##### INPUT #####

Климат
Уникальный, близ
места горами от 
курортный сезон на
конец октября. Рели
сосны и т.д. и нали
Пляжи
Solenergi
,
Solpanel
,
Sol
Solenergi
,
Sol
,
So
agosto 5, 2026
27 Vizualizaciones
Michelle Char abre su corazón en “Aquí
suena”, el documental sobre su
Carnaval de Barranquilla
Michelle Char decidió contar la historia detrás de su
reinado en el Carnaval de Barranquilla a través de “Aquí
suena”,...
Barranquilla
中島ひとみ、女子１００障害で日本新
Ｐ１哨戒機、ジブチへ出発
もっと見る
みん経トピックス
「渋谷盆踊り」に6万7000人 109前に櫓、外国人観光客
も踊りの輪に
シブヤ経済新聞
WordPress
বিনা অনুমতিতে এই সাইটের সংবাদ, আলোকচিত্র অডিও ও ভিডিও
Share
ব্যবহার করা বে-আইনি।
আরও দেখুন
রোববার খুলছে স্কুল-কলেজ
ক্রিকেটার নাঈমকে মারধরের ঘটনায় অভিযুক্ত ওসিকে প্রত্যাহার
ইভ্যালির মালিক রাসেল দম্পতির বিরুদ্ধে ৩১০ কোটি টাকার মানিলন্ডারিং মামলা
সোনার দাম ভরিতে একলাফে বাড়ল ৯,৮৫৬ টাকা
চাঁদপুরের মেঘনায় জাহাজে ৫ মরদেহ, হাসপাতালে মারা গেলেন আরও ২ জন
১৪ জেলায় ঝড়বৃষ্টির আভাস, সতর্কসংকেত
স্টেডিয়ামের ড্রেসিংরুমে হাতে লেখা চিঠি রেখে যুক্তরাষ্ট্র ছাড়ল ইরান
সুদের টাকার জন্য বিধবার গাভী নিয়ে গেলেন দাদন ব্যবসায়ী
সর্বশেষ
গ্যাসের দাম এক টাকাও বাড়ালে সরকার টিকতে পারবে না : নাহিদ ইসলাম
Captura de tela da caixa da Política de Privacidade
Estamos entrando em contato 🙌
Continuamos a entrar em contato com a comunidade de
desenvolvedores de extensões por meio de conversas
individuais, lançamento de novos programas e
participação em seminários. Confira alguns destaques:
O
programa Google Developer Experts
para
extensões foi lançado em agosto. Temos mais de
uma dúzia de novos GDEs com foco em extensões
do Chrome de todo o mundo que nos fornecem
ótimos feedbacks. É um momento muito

#####

(EXERCISE OBJECTIVE):
Lines with the word "Carnaval" in them are the answer; report each one from the data.

(RESULT):
Carnaval de Barranquilla
reinado en el Carnaval de Barranquilla a través de “Aquí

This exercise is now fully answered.